Tørk reaches behind me and takes the coil from my hand, the way you take sharp tools away from a child. "Go up there and wait," he says.
He shines his lamp on the opposite wall, where the mouth of a tunnel opens. I walk toward it. Now I recognize the path. It doesn't lead upward, it leads into the void. The entrance to the end has always been a tunnel. Like the entrance to life. He has led me up here. He has led me all the way from the ship.
For the first time I realize his brilliance as a strategist. He couldn't have done it on board. He still has to go back, and the Kronos still has to pull into some port. He wouldn't be able to hide it. But this will be just one more desertion. A disappearance, like Jakkelsen's. No one saw me meet Tørk, no one will see me disappear.
The mechanic won't be going back either. He would figure things out, he would link me to Tørk as surely as if he had seen us together. Tørk will let him dive; they obviously have a need for him, at least in placing the first fuse. They'll let him dive, and then he will cease to exist. Tørk will return, and there will have been an accident. Maybe something went wrong with the oxygen gauge. Tørk will have planned it all out.
Now I understand the equipment near the lake. The mechanic was unpacking it while Tørk was talking to me. That's why he took me into the laboratory.
The light from his lamp catches the stone, casting shadows onto the wall in front of me. When I enter the tunnel the light dims.
It's a rectangular horizontal shaft, five feet square. Several yards inside the entrance it gets wider and there's a table. On top of the table there are measuring devices, milk bottles, dried meat, oatmeal-everything is twentyeight years old and covered with ice.
I let my eyes grow accustomed to the faint light from the ice and then continue on until everything is pitch dark, but I keep going, following the wall with my outstretched hand.
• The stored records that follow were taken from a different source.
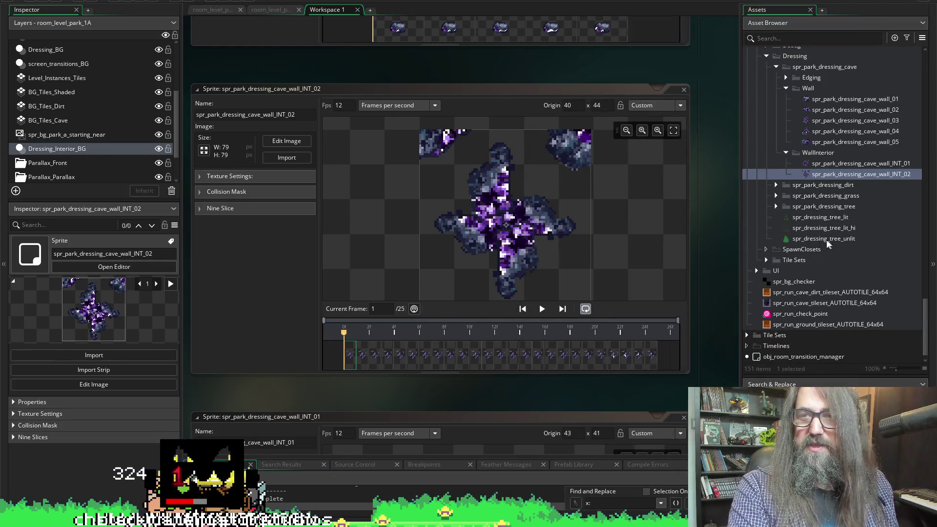
Step: Scroll up to spr_food and view its dinosaur, bowl and bone frames
scroll(830, 200, "up", 4)
scroll(716, 167, "up", 10)
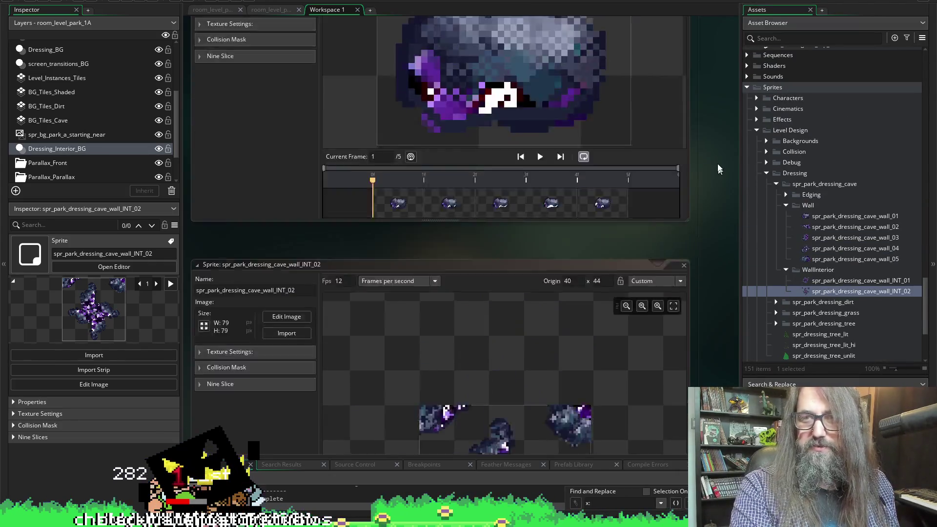
scroll(720, 187, "up", 15)
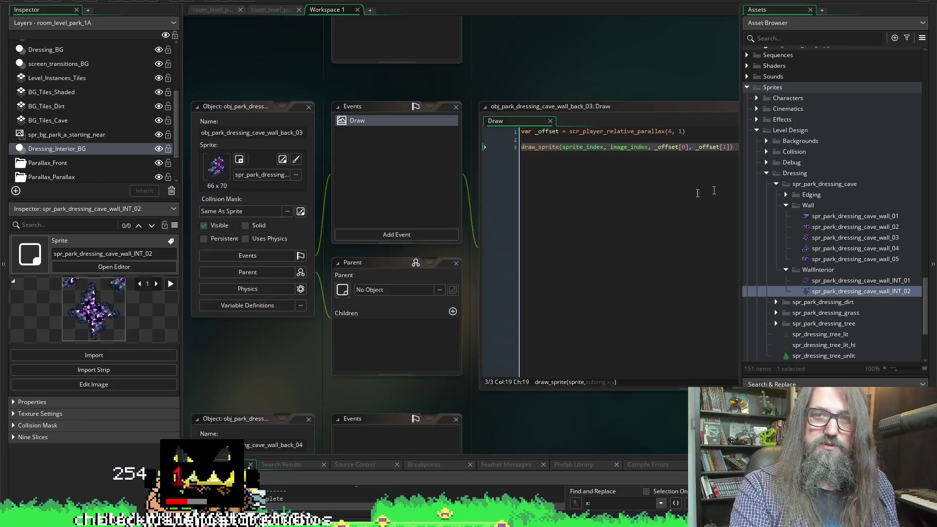
scroll(436, 303, "up", 10)
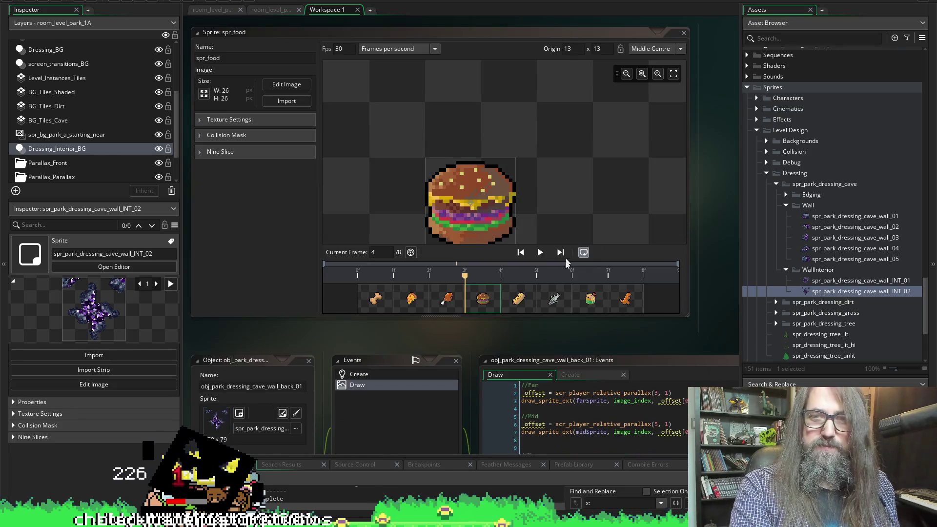
left_click(624, 301)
The floor has a slight incline, but there's no draft that might indicate an exit up ahead; it's a dead end.
I come to a wall in front me, a wall of ice. This is where I wait.
There's no sound of footsteps, but there's a light in the distance, coming closer. He has fastened the lamp to his forehead. It locates me next to the wall, and the light stands still. Then he takes it off. It's Verlaine.
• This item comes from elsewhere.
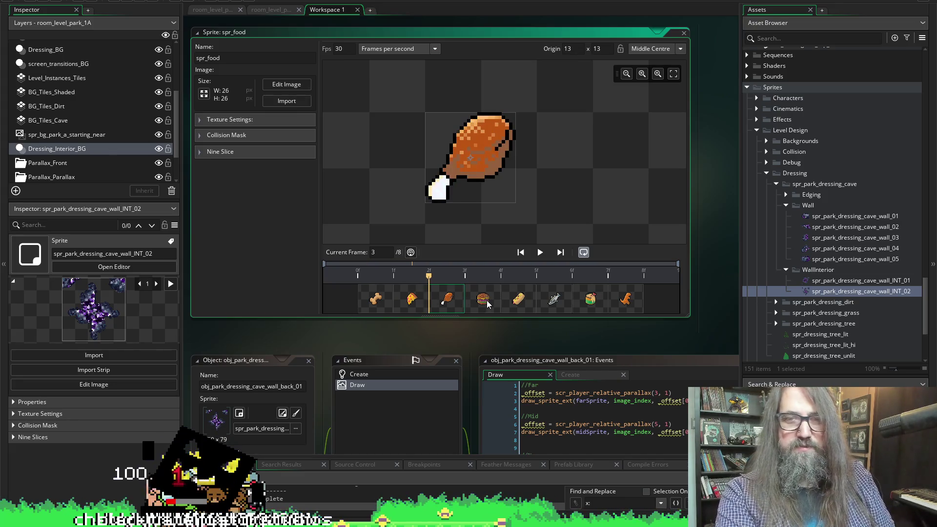
left_click(488, 305)
left_click(525, 309)
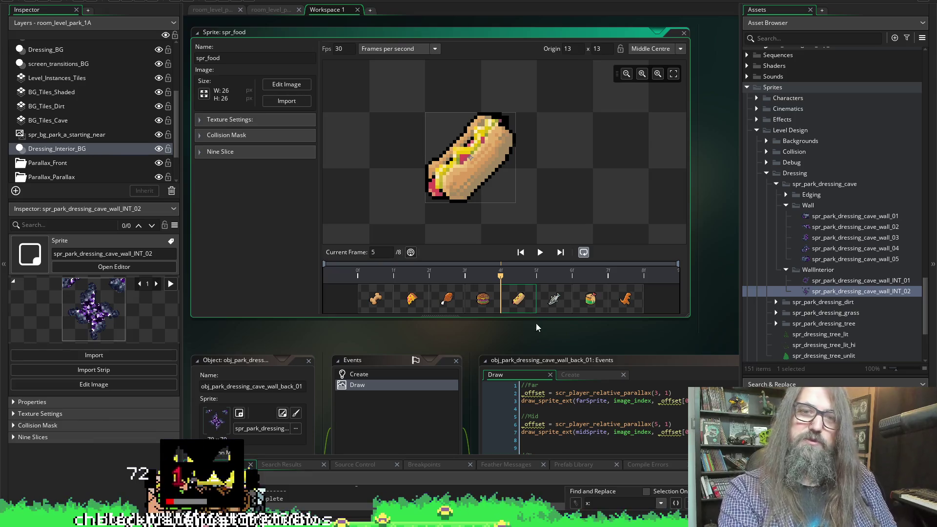
left_click(559, 302)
"I showed Lukas the refrigerator," I tell him. "When that's added on top of what you did to Jakkelsen, you'll get a life sentence without parole."
He stops halfway between me and the light.
"Even if they ripped off your arms and legs, you'd find some way to kick back," he says.
He bows his head and mutters to himself. It sounds like some kind of prayer. Then he steps toward me.
At first I think it's his shadow on the wall, but then I look back, anyway. A rose is growing on the ice, about ten feet across, composed of little red dots spattered up on the wall. Then he lifts his feet off the ground, spreads his arms, rises a foot and a half in the air, and throws himself against the wall. He hangs there, impaled like a big insect, in the center of the rose. That's when the sound comes. A brief whistle. A gray cloud drifts into the light from the lamp on the ground. Out of the cloud steps Lukas. He doesn't look at me. He looks at Verlaine. In his hand he's holding a compressed-air harpoon gun.